**Written task 1**.
Summarize the explanation of conic sections in two sentences.
**Written task 2**.
Quote the stretch of the conic-section explanation from "Given a line" through "boring degenerate conics.".

── Given text

Given a line $L$, a point $P$, and a real number $\varepsilon>0$, a conic section is the locus of all points such that the distance to $P$ is $\varepsilon$ times the perpendicular distance to $L$.

$P$ is referred to as the focus, $L$ as the directrix, and that number $\varepsilon$ is called the eccentricity. Note that we cannot get a circle out of this definition, as letting $\varepsilon=0$ would give us just the point $P$ and nothing else. Now, if the point $P$ does not lie on $L$, we get the wonderful ellipses and parabolas and hyperbolas which you can study to your heart's content. However, if the point $P$ lies on $L$, we get the exceptionally boring degenerate conics.

So what do the degenerate conics look like? We will, as you suggest, assume the focus is $(0,0)$ and that $L$ is the line $x=0$. Suppose firstly that $\varepsilon<1$. A point $(x,y)$ is in the conic section if and only if the distance to $P$, or $\sqrt{x^{2}+y^{2}}$ is equal to $\varepsilon x$ ($x$ is the perpendicular distance to the line $x=0$). This would imply that the distance to $P$ is less than the distance to $L$ which is clearly impossible, since the hypotenuse must always be longer than the leg of a right triangle. Unless, of course, $(x,y)=(0,0)$. So if $\varepsilon<1$, we just get a single point.

────
── Data supplied

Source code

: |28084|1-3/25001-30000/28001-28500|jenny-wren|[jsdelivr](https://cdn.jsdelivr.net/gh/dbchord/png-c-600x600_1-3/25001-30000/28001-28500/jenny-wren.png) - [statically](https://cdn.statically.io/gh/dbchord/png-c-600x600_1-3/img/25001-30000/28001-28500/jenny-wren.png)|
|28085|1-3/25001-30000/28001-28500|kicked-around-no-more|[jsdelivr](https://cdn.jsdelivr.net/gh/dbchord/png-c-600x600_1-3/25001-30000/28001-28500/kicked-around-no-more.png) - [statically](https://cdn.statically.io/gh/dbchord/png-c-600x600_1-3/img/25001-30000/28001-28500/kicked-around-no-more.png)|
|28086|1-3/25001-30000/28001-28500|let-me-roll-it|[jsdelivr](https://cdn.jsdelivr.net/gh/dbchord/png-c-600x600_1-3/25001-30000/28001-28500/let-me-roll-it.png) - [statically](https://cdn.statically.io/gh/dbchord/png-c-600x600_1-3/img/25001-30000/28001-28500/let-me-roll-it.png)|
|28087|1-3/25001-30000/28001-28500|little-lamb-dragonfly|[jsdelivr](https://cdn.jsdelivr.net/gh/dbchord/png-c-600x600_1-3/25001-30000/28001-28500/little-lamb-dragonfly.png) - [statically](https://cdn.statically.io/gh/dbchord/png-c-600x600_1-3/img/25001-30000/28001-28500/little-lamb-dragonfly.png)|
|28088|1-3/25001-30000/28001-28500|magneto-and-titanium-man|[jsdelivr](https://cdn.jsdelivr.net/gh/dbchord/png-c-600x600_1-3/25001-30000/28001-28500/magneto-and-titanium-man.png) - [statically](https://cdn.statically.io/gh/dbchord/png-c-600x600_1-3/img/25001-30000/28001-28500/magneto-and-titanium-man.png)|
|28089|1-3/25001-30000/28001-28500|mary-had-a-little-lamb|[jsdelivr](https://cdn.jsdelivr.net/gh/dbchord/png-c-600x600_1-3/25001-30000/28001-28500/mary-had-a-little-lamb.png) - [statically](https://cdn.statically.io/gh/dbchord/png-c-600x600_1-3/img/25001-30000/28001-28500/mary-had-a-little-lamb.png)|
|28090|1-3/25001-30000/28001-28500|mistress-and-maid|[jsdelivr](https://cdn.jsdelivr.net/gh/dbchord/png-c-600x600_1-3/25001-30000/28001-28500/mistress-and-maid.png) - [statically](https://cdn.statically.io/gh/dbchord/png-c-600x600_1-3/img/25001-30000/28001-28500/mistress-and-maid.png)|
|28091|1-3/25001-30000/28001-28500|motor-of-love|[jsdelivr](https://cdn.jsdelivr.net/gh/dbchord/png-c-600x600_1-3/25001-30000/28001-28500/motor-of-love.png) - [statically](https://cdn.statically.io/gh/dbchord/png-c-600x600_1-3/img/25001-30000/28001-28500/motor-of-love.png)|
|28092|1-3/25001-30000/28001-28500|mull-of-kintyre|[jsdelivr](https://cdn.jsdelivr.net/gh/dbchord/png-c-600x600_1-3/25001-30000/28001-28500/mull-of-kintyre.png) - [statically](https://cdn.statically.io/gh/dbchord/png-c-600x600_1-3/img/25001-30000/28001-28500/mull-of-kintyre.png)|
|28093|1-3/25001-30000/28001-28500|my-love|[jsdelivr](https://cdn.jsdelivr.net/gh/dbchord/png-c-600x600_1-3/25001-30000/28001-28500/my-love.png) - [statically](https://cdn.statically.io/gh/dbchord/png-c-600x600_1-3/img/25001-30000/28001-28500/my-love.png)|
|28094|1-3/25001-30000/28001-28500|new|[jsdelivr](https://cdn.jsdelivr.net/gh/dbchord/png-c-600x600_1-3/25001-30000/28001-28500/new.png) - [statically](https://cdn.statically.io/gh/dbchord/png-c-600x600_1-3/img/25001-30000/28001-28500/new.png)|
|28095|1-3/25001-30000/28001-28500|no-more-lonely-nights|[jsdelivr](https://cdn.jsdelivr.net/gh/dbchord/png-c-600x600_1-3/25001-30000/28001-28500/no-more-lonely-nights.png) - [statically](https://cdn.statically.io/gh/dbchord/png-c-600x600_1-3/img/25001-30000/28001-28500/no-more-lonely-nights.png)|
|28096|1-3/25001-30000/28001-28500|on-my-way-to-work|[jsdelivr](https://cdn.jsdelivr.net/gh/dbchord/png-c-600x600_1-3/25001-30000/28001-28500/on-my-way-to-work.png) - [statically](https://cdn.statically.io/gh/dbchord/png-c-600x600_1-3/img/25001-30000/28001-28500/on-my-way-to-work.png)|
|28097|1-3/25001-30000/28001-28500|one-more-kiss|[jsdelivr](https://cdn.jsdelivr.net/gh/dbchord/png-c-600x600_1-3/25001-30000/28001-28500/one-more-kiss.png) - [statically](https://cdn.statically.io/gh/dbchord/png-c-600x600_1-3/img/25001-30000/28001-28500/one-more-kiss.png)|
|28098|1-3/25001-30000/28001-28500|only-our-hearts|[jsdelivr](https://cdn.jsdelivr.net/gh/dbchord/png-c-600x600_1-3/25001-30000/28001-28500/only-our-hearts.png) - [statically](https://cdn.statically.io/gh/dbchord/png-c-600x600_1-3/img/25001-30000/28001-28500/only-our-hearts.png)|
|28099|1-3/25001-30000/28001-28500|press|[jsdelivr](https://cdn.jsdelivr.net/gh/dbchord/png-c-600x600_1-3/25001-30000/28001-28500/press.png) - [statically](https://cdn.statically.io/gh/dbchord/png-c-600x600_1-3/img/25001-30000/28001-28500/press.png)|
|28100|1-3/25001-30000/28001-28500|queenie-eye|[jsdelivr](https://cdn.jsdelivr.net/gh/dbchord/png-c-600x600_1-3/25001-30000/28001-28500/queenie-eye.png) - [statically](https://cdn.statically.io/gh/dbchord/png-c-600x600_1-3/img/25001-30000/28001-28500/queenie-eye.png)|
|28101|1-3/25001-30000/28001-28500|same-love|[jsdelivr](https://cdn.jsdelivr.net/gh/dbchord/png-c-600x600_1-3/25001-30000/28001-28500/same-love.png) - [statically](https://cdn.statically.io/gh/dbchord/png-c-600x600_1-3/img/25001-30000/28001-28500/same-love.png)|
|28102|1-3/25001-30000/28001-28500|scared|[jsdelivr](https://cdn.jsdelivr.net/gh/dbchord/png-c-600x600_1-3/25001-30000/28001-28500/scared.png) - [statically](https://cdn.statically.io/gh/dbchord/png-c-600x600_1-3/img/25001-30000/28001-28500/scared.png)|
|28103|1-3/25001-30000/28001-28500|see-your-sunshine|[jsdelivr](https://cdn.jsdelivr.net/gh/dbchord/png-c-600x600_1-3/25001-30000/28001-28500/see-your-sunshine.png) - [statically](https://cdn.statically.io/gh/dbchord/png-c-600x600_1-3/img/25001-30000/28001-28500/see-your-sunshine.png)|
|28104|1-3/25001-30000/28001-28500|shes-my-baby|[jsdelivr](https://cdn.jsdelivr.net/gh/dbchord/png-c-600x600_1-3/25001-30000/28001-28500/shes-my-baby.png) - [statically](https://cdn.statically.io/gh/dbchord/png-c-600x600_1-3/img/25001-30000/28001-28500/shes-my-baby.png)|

────

**Response box 1**.
A conic section is the set of points whose distance to a focus P equals an eccentricity ε times their perpendicular distance to a directrix L. When P is off L, this gives ellipses, parabolas, and hyperbolas; when P lies on L, it gives degenerate conics, and with the focus at (0,0), the directrix x=0, and ε<1, the only such point is (0,0).

**Response box 2**.
Given a line $L$, a point $P$, and a real number $\varepsilon>0$, a conic section is the locus of all points such that the distance to $P$ is $\varepsilon$ times the perpendicular distance to $L$.

$P$ is referred to as the focus, $L$ as the directrix, and that number $\varepsilon$ is called the eccentricity. Note that we cannot get a circle out of this definition, as letting $\varepsilon=0$ would give us just the point $P$ and nothing else. Now, if the point $P$ does not lie on $L$, we get the wonderful ellipses and parabolas and hyperbolas which you can study to your heart's content. However, if the point $P$ lies on $L$, we get the exceptionally boring degenerate conics.